R
reggieM
Guest
Please help me with this argument … thanks.
If intellect is a property of matter, then all human thoughts correspond with physical capabilities of the material brain.
These capabilities include storage, generating and processing of information.
Human thoughts, however, are infinite in quantity (size) and variety. There are infinite numbers and humans can make any calculations, and invent any new set or kind of mathematical rules on an infinite set of numbers.
This would mean that the human brain would need an infinite physical (cellular and neurological) capacity.
But the human brain has a finite capacity, therefore it cannot store, process or retrieve an infinite variety of thoughts.
So, intellect must be immaterial.
A computer can process an infinite number of calculations.
Reply 1:
Computers cannot generate an infinite variety of calculations since they operate within a finite set of rules. The human mind can create an infinite number of rules and new mathematics (which allow an infinite number of computations) that computers cannot.
Computers are therefore, necessarily finite in what they can produce.
Reply 2:
Regarding “processing storage” (not long term memory storage):
Human beings can calculate an infinite number of numbers. A computer can only create a number which is as large as the largest possible computer in the universe can create. That’s a finite limit.
A computer needs the material components to generate and calculate that kind of number.
If it is said that the computer can simply run continually and process that number without actually storing it, then the computer could never produce a calculation on that number since it could never capture the value of that number.
The human mind, however, has an infinite capacity.
The mind can calculate what the largest possible number a computer can process is (given the largest possible calculation capacity in all the material of the universe) and simply add one to it.
So, the mind transcends a computer’s “range of calculation” in that regard.
This is an indication that the mind (I used the term “intellect” here) is capable of an infinite number (kind) of calculations as well as able to calculate numbers which are larger than any possible computer can process.
Objection 2:
There is no evidence that the mind can store an infinite amount of information.
Reply:
As above, the question is not long term storage but is the here-and-now ability of the mind to calculate numbers which are larger than any possible computer (in the entire universe) can generate.
If intellect is a property of matter, then all human thoughts correspond with physical capabilities of the material brain.
These capabilities include storage, generating and processing of information.
Human thoughts, however, are infinite in quantity (size) and variety. There are infinite numbers and humans can make any calculations, and invent any new set or kind of mathematical rules on an infinite set of numbers.
This would mean that the human brain would need an infinite physical (cellular and neurological) capacity.
But the human brain has a finite capacity, therefore it cannot store, process or retrieve an infinite variety of thoughts.
So, intellect must be immaterial.
Therefore, materialistic-atheism is false.
Objection1:A computer can process an infinite number of calculations.
Reply 1:
Computers cannot generate an infinite variety of calculations since they operate within a finite set of rules. The human mind can create an infinite number of rules and new mathematics (which allow an infinite number of computations) that computers cannot.
Computers are therefore, necessarily finite in what they can produce.
Reply 2:
Regarding “processing storage” (not long term memory storage):
Human beings can calculate an infinite number of numbers. A computer can only create a number which is as large as the largest possible computer in the universe can create.

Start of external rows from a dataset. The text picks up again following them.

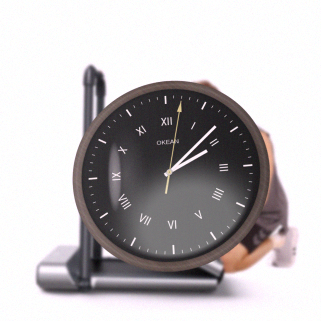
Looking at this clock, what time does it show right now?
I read 2:08:02
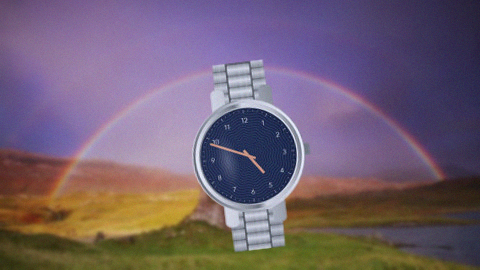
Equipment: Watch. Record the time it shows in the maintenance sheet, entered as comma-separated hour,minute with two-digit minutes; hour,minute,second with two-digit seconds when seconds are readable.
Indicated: 4,49
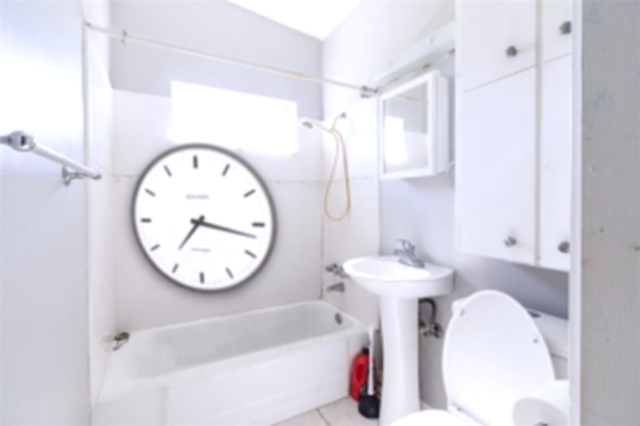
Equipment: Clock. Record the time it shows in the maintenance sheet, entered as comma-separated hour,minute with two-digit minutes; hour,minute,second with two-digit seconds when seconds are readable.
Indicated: 7,17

That’s a finite limit.
A computer needs the material components to generate and calculate that kind of number.
If it is said that the computer can simply run continually and process that number without actually storing it, then the computer could never produce a calculation on that number since it could never capture the value of that number.
The human mind, however, has an infinite capacity.

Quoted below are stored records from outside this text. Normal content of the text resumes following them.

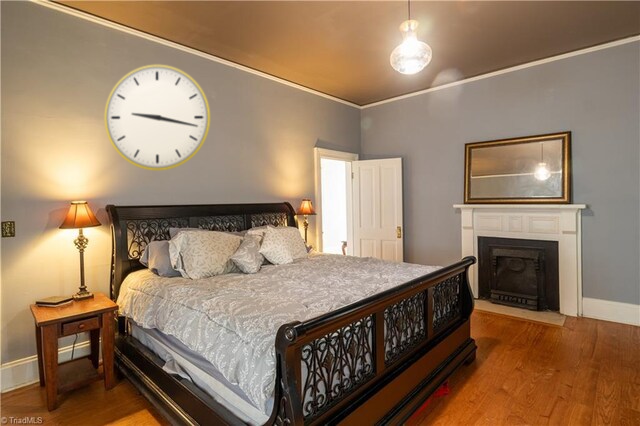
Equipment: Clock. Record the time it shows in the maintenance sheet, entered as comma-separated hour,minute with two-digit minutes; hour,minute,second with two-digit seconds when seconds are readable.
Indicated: 9,17
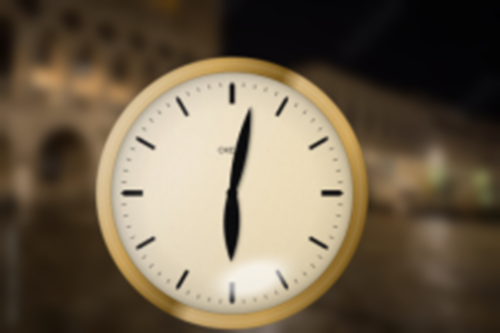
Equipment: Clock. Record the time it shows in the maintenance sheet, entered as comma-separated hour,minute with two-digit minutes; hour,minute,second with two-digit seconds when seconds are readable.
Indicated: 6,02
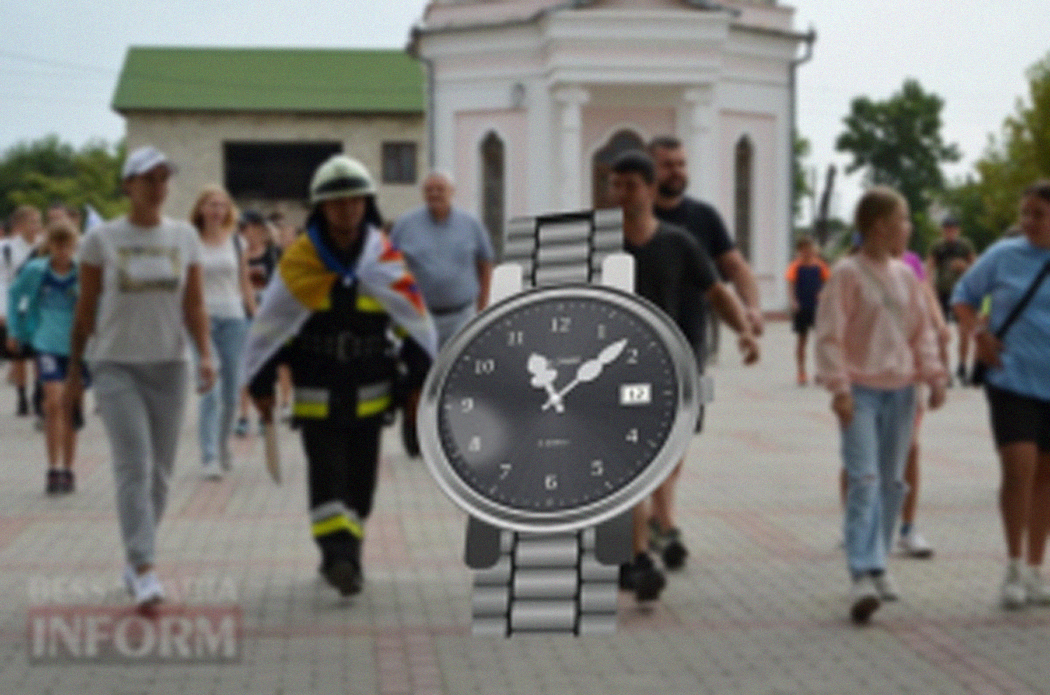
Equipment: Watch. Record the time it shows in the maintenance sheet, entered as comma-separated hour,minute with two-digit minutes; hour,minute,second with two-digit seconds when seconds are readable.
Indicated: 11,08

The mind can calculate what the largest possible number a computer can process is (given the largest possible calculation capacity in all the material of the universe) and simply add one to it.
So, the mind transcends a computer’s “range of calculation” in that regard.
This is an indication that the mind (I used the term “intellect” here) is capable of an infinite number (kind) of calculations as well as able to calculate numbers which are larger than any possible computer can process.
Objection 2:
There is no evidence that the mind can store an infinite amount of information.
Reply:
As above, the question is not long term storage but is the here-and-now ability of the mind to calculate numbers which are larger than any possible computer (in the entire universe) can generate.